To my mind, there is no reason why the Secretary of State for BEIS could not be asked from time to time to update on this or why questions in the House should not be asked. I do not think technology changes fast enough that the whole framework of categories of regulated activity and so forth have to be updated more than every five years, but there will be a possibility of more frequent updates on working, approving listings and that sort of thing.
To be fair, there is nothing to stop MPs from asking questions about international security, but the chances of us ever getting an answer may be somewhat less.
Q You have placed a lot of emphasis on the right technological skills and said that they should be forward looking, for a number of reasons, including identifying new technologies, but also giving clarity and certainty to businesses. Where do you see those tech skills being located? How can the Bill ensure adequate appropriate access to them?
I am not sure if the Bill will get in the way or help, one way or the other. I think Government technological nous across the civil service needs to be invested in properly. There is a deep, fairly sizeable reservoir in GCHQ. Again, without going into too much detail, more and more people are being transferred and seconded from there into other areas. That is a good thing, and we should welcome that rather than cast aspersions on this being all secret state stuff. It should be permeating normal Government activity.
There will be issues about how to pay for some of the specialists that are needed. I do not think we will ever compete with the big tech companies, but there may be scope for paying some specialists a bit more and bringing them in here.

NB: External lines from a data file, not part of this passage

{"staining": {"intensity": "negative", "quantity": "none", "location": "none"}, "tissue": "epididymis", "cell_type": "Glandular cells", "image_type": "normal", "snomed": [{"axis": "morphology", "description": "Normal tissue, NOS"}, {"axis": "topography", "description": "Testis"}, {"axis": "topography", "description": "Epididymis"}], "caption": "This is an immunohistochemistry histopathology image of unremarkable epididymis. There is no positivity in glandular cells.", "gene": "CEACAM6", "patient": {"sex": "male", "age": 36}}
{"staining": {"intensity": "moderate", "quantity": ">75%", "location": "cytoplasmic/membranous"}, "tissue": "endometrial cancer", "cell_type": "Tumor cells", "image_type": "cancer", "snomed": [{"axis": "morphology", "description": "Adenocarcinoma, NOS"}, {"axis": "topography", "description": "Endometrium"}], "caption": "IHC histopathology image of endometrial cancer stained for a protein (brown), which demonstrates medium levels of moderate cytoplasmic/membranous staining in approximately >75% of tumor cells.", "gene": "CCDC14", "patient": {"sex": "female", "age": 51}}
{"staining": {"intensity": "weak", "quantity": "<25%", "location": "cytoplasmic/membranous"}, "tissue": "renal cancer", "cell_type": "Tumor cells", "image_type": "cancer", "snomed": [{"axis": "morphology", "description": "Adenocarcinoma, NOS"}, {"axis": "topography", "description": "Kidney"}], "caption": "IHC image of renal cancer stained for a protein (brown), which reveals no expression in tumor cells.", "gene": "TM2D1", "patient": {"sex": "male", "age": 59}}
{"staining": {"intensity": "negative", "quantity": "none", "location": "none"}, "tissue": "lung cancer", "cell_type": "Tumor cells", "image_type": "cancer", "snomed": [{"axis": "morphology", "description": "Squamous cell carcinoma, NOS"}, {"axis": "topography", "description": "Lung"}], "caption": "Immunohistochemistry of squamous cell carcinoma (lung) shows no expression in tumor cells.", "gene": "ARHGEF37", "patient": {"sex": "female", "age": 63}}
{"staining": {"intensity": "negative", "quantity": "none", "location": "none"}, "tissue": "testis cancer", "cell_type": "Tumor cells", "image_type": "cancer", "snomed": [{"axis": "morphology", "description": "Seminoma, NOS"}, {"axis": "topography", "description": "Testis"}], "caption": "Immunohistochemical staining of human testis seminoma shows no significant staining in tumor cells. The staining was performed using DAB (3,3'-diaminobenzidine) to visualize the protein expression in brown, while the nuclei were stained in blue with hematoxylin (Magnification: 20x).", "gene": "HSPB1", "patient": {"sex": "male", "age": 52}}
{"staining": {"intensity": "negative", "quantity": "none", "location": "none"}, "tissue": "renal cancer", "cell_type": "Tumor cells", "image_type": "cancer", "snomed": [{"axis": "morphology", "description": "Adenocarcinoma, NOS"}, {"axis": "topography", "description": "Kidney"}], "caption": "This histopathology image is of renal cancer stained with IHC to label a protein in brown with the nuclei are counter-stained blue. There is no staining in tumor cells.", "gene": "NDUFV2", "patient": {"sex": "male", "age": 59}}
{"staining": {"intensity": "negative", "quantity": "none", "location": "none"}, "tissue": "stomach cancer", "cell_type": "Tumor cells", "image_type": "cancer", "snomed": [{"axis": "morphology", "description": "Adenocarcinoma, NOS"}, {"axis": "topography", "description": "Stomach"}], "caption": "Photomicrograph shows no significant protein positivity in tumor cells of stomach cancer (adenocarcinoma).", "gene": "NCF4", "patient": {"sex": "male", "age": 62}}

There is something about creating a career path for technologists in Government. There are big issues for the heads of the civil service and the permanent secretaries. If I were heading it, I would want an immediate infusion of seconded talent and private sector buy-ins relatively quickly. Government can do that quite well some- times, and sometimes not so well. There also needs to be a long-term strategy for technologists in Government.
I will now thank you very much, Professor Martin, for giving your time so generously and being of such assistance to the Committee. Given that the next witness is not due to give evidence until 2 pm, I invite the Government Whip to propose the adjournment.